Liberals ask Elections Canada to probe suspect donations to Penashue

APTN National News
OTTAWA–
Liberal interim leader Bob Rae has asked Elections Canada to probe five donations given to embattled Intergovernmental Affairs Minister Peter Penashue.

In a letter made public Tuesday, Rae asks the electoral authority to investigate the five donations which were listed under the same postal code in St. John’s.

Rae says the donations were registered as received on May 4, 2011, two days after the last federal election. Three of the donations were for $1,100, the donation limit, while the other two were for $550, according to Rae.

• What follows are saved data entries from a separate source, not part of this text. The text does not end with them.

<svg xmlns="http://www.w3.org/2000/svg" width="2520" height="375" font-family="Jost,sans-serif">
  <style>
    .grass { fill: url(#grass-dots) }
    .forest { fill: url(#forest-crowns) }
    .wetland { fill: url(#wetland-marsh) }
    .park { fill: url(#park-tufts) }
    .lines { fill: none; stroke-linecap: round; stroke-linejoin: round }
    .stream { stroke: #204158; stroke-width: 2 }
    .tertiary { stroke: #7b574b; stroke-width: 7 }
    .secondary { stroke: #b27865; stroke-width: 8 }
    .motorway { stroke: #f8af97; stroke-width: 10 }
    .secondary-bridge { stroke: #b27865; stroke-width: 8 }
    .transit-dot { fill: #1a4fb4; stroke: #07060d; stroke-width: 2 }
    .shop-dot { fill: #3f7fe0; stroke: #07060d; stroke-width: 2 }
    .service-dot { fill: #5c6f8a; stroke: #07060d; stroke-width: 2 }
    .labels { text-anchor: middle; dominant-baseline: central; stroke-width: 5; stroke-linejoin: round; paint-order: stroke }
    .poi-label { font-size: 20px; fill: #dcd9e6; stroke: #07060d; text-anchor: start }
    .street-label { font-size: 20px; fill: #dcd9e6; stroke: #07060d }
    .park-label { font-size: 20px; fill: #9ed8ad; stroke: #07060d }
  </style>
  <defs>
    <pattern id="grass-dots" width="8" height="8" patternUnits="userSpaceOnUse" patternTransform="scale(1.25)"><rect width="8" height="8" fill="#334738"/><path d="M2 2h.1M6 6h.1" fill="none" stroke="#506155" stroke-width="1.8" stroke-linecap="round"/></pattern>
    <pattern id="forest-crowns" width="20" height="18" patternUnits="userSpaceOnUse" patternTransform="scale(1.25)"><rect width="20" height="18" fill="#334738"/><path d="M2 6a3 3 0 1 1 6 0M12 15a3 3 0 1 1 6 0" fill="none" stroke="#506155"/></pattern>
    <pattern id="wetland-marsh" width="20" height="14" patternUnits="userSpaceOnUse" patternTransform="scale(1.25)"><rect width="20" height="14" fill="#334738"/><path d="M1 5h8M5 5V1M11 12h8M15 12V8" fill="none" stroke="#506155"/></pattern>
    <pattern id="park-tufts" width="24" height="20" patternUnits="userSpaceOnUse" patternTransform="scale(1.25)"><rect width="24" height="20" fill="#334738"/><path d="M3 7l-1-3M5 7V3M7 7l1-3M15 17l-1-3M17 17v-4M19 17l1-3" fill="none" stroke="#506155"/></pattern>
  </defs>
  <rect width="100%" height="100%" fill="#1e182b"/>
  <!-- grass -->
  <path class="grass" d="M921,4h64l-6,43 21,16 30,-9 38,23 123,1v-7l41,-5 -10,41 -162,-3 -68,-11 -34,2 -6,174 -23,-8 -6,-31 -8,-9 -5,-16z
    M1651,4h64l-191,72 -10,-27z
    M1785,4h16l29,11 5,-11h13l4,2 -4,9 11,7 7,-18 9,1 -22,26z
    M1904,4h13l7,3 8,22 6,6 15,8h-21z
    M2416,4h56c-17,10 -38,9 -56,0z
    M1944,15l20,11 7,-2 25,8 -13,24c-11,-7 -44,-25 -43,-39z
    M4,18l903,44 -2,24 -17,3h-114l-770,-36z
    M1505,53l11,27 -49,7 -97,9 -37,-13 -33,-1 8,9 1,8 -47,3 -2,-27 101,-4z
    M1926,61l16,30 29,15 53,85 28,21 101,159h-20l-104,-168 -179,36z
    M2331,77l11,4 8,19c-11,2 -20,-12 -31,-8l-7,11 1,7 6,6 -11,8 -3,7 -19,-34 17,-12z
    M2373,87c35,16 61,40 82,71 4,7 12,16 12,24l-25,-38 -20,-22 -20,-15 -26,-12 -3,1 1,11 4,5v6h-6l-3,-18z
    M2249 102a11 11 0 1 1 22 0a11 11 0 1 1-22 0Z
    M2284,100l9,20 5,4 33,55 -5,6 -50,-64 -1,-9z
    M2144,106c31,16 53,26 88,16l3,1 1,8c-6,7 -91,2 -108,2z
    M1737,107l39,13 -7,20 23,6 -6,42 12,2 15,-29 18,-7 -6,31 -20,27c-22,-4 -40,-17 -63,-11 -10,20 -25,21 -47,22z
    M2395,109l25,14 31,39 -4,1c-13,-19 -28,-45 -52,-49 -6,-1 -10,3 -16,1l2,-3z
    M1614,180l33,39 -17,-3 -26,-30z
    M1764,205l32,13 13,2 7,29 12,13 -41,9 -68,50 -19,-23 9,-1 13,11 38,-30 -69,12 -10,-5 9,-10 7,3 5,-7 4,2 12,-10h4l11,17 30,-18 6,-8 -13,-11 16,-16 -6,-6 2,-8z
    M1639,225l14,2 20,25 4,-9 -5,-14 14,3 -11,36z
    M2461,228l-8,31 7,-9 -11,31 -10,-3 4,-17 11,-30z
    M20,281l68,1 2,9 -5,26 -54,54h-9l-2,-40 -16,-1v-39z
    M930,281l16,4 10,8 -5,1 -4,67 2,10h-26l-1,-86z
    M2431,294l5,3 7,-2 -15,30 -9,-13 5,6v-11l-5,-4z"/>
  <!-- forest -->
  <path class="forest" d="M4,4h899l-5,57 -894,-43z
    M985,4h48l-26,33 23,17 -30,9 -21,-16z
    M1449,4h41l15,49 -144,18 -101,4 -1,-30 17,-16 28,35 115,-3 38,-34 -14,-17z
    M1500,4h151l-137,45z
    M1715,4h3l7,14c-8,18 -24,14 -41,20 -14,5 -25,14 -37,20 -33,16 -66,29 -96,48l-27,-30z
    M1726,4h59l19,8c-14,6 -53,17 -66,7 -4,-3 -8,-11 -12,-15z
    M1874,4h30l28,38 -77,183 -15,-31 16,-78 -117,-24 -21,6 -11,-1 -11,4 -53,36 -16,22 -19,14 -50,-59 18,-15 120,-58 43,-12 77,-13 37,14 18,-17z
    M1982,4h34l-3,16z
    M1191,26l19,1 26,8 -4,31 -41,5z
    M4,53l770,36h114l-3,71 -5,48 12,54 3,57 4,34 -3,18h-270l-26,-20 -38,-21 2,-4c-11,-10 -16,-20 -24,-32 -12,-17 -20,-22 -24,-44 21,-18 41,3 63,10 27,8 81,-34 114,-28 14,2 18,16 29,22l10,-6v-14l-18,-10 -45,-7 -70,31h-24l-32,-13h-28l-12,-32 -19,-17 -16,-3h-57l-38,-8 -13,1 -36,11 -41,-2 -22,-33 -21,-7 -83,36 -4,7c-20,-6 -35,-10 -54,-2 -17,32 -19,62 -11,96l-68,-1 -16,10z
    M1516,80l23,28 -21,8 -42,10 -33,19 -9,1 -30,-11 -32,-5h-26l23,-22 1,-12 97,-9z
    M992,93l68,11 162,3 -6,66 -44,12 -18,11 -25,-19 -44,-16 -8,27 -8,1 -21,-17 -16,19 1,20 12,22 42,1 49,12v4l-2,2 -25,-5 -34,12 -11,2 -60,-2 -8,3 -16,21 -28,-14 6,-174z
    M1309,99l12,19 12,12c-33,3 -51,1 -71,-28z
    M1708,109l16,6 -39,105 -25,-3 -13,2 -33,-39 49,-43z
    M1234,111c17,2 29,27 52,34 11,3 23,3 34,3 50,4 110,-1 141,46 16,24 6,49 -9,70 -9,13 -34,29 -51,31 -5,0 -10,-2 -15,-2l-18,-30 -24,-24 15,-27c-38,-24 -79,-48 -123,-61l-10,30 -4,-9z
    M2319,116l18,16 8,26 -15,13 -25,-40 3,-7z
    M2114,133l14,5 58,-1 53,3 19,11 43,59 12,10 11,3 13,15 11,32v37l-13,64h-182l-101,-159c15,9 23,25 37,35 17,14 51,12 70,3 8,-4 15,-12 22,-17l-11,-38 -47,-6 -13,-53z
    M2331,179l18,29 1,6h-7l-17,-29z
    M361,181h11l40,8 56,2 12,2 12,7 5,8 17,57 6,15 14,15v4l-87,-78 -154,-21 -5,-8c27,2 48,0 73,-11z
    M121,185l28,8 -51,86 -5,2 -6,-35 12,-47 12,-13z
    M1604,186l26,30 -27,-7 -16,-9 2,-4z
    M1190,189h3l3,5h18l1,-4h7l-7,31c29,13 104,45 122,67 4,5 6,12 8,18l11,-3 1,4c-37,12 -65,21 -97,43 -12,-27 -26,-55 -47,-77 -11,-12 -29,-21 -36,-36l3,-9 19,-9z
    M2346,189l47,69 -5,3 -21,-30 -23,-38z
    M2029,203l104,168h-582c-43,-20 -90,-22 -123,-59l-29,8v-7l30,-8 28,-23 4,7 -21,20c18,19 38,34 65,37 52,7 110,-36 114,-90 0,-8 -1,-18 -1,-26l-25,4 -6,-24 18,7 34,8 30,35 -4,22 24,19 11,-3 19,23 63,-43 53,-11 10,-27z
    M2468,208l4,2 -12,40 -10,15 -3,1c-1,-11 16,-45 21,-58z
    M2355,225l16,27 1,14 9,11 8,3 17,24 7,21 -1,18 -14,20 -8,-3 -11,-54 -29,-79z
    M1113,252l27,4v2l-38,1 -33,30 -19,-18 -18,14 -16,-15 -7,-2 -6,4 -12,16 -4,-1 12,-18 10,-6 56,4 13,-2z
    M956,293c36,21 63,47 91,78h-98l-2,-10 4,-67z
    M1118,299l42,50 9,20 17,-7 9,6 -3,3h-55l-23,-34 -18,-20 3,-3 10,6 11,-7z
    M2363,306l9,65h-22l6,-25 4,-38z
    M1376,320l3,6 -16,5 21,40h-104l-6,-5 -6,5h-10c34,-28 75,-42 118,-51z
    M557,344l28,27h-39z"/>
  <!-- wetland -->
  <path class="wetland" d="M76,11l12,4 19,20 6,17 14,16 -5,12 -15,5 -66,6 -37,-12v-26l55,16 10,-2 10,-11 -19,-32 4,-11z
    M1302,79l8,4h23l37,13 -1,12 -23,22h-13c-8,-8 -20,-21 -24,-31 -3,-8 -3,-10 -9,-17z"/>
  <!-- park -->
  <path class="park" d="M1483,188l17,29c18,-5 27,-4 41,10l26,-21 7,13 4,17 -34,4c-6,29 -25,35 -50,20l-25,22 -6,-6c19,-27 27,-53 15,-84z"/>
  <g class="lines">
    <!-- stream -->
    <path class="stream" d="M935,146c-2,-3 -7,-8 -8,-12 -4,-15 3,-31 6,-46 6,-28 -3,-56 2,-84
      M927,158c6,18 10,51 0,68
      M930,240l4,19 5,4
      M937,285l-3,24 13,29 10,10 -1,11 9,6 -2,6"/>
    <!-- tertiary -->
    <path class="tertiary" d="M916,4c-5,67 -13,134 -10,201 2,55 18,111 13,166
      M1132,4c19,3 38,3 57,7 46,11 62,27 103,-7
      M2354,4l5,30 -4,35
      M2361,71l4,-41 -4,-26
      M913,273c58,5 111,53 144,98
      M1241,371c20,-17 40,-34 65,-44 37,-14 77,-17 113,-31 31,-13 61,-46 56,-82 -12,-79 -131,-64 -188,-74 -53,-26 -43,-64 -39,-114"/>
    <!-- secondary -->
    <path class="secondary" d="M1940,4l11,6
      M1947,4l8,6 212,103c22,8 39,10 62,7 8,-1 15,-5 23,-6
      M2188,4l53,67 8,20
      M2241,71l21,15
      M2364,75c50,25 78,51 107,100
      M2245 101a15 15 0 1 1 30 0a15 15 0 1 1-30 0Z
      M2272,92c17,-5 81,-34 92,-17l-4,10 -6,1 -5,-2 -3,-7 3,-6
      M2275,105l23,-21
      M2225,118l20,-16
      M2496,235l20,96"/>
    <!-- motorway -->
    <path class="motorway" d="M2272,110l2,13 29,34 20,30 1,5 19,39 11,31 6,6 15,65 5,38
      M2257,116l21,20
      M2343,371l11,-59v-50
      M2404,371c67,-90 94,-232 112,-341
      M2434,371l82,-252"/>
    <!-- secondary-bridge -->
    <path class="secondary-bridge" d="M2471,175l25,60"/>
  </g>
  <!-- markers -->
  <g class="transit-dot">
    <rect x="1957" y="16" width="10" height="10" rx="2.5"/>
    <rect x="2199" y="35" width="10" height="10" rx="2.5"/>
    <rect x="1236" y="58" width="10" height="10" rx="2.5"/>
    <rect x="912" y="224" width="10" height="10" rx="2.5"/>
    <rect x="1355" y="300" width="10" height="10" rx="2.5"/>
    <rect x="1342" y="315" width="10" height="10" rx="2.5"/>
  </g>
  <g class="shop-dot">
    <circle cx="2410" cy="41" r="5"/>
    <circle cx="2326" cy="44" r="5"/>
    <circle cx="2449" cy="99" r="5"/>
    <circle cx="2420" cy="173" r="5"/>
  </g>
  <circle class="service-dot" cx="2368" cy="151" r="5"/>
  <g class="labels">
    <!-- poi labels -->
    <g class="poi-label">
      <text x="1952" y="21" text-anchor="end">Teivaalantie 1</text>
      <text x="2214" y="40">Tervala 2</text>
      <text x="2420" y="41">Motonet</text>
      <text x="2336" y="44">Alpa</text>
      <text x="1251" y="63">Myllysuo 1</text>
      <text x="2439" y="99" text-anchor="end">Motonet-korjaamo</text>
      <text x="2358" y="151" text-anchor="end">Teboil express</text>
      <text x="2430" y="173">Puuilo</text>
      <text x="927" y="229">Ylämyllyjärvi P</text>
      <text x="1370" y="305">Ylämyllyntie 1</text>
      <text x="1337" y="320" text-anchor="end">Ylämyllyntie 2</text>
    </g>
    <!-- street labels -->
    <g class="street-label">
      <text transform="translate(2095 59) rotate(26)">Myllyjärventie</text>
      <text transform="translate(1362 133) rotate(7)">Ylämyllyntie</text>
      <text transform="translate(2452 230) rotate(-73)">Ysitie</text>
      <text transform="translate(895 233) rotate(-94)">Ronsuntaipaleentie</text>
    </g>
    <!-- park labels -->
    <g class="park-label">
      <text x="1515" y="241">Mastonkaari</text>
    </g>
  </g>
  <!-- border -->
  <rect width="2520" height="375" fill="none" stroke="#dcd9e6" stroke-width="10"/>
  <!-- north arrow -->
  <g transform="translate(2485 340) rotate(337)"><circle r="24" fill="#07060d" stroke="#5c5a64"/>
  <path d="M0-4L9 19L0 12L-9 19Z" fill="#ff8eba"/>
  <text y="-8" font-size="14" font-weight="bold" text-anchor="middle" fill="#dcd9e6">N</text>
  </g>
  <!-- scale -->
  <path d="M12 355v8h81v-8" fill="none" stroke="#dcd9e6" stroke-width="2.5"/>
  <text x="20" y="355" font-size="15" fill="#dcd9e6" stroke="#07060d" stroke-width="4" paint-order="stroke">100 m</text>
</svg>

Rae says in the letter that the postal code used for the donations is part of a large postal station in the west-end of St. John’s. The postal code is also used by the headquarters of Pennecon Ltd.’s, a Newfoundland and Labrador-based company involved in construction, energy and real estate.

Rae states that all five donations were made by company officers.

It is against the Canada Elections Act to accept corporate donations, to conceal the source of donations or to make a donation under someone else’s name.

“In light of the nature of these donations, namely, the simultaneous timing of the donations, their dollar value, the postal address given and the shared place of employment of the donors, I feel it would be prudent to conduct a deeper examination,” wrote Rae.

Penashue, an Innu MP from Labrador, is already facing controversy over spending irregularities during his campaign in the last federal election. He won the riding over former Liberal MP Todd Russell by 79 votes.

Rae sent a letter to Elections Canada two days ago asking for a probe into a $25,000 loan Penashue’s campaign received from Innu Development Limited Partnership (IDLP) which was initially registered as interest free, contravening election laws which require loans to follow market interest rates. Rae also asked the electoral authority to probe a decision by an airline, partly owned by IDLP, to write off all but $7,000 of the $18,163 in travel costs incurred by Penashue and his family during the campaign.

Rae also noted that Penashue’s campaign return appear to have overshot the allowable campaign spending limit by $17, 469.

“I submit that this matter is quite serious because, taken together, these irregularities could have certainly had an impact on the outcome of the election in Labrador,” wrote Rae.

Penashue’s former official agent and campaign manager was appointed by the federal government to the Canada-Newfoundland and Labrador Offshore Petroleum Board last December.